Instructions for the task: Show all lines from the listing below that contain "scale".

───── The data ─────

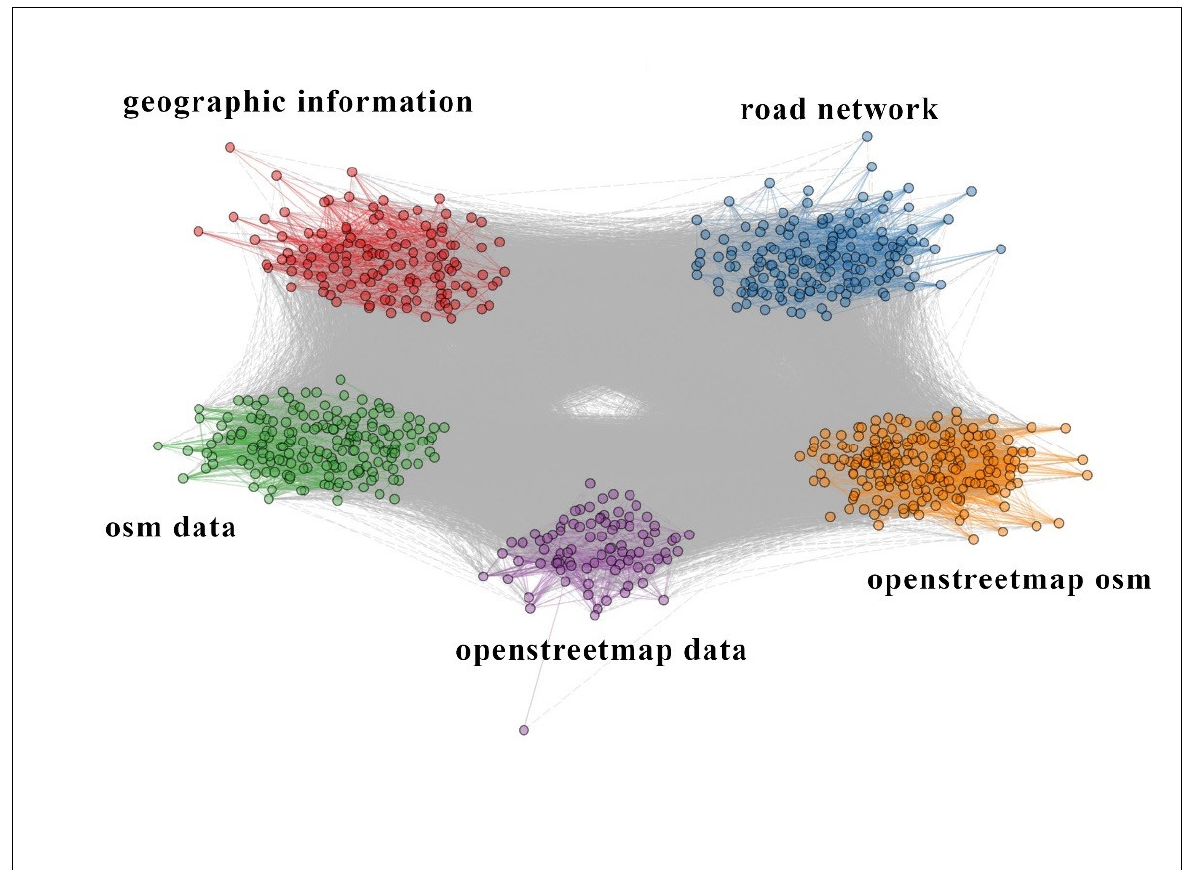
Figure 2. Co-occurrence network of the bigrams appearing at least ten times. The structure is characterised by five subnetworks: four with a larger size led by the bigrams “geographic information”, “road network” “osm data” and “openstreetmap osm” and one smaller led by the bigram “openstreetmap data”. Table 3. Indexes of the conceptual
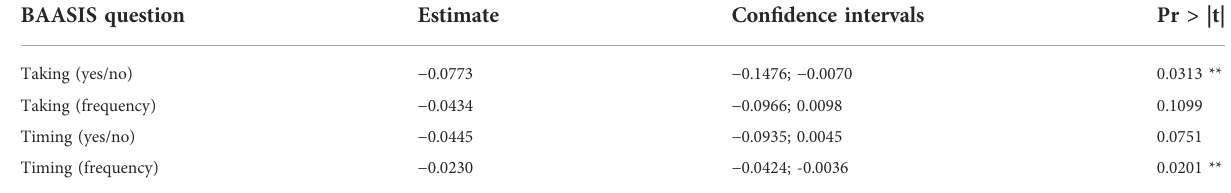
TABLE 2 Modeling of blood tacrolimus by the BAASIS © , corrected for dosing ( N = 243)*. BAASIS question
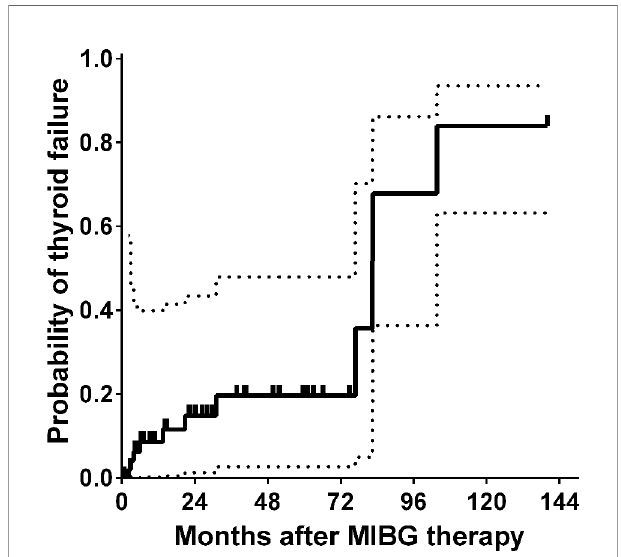
FIGURE 4 | Probability of thyroid failure after MIBG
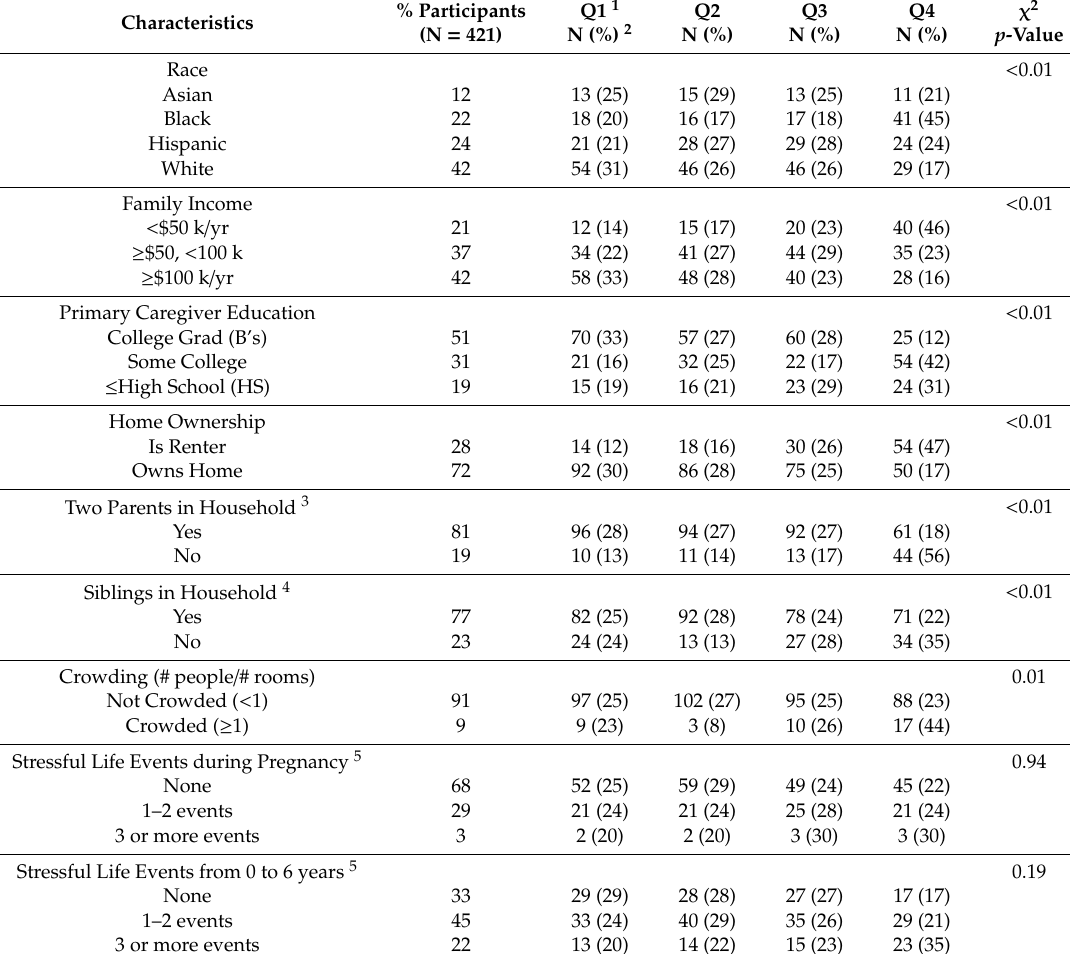
Table 1. Demographic and Household Structure Characteristics by Quartile of Urinary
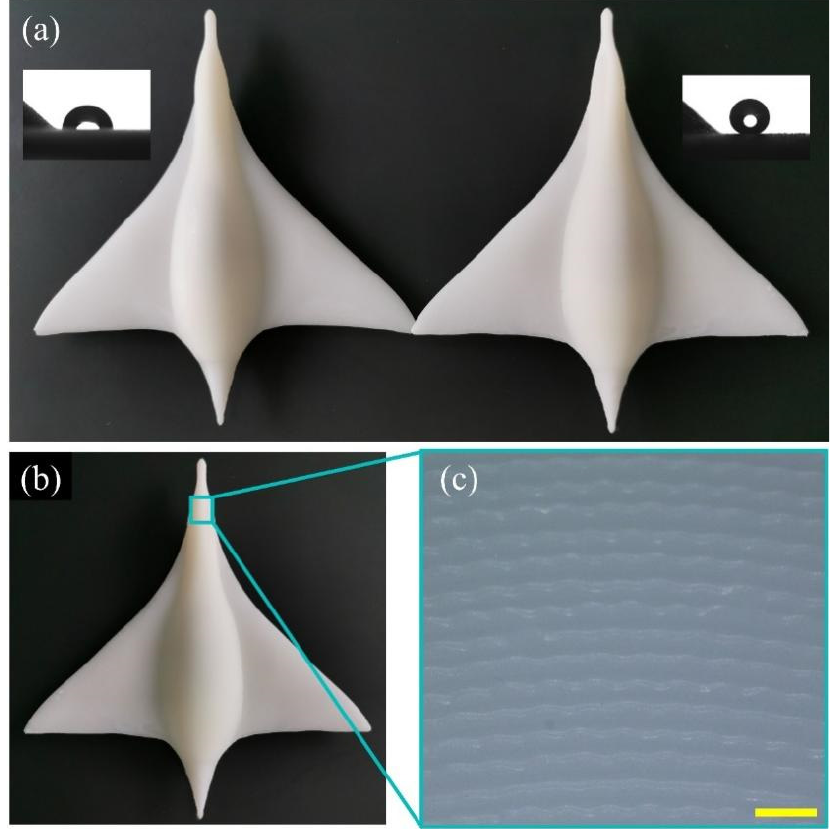
Figure 1. Surface texture and hydrophobicity characterizations of the models: ( a ) the 3D-printed models of aquatic UAV for comparative experiments; the insets indicate static wettability characterization of each model, indicating hydrophilic ( θ = 88 ◦ ) on the left, and superhydrophobic ( θ = 155 ◦ , θ S = 3 ◦ ) on the right; ( b , c ) show the anisotropic structure of the surface, which promotes the directional flow of liquids, observed by ultra-depth-of-field microscopy; the yellow scale bar is 400 µ m, and the magnification is 100.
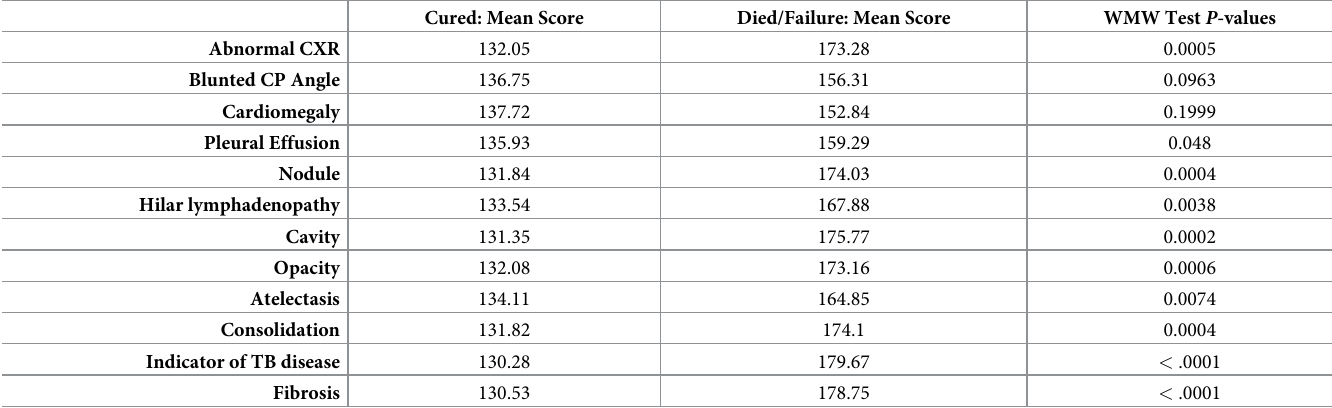
Table 11. 281 Qure.ai continuous classifier score predicting TBPP outcome.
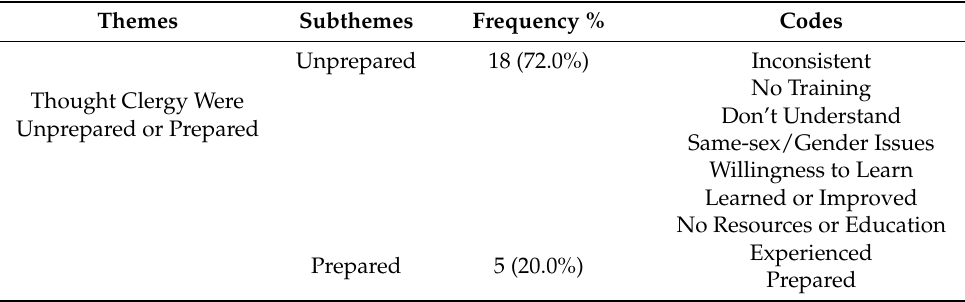
Table 3. Perceptions of meetings with clergy: themes, frequencies, and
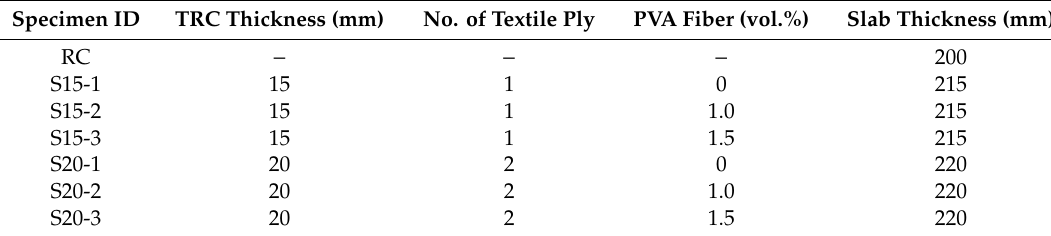
Figure 4. Dimensions of a full-scale slab specimen. ( a ) Cross-sectional view; ( b ) Plan view (units: mm). Table 5. Dimensions of full-scale slab specimens.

─────

Solution to this problem:
Figure 1. Surface texture and hydrophobicity characterizations of the models: ( a ) the 3D-printed models of aquatic UAV for comparative experiments; the insets indicate static wettability characterization of each model, indicating hydrophilic ( θ = 88 ◦ ) on the left, and superhydrophobic ( θ = 155 ◦ , θ S = 3 ◦ ) on the right; ( b , c ) show the anisotropic structure of the surface, which promotes the directional flow of liquids, observed by ultra-depth-of-field microscopy; the yellow scale bar is 400 µ m, and the magnification is 100.
Figure 4. Dimensions of a full-scale slab specimen. ( a ) Cross-sectional view; ( b ) Plan view (units: mm). Table 5. Dimensions of full-scale slab specimens.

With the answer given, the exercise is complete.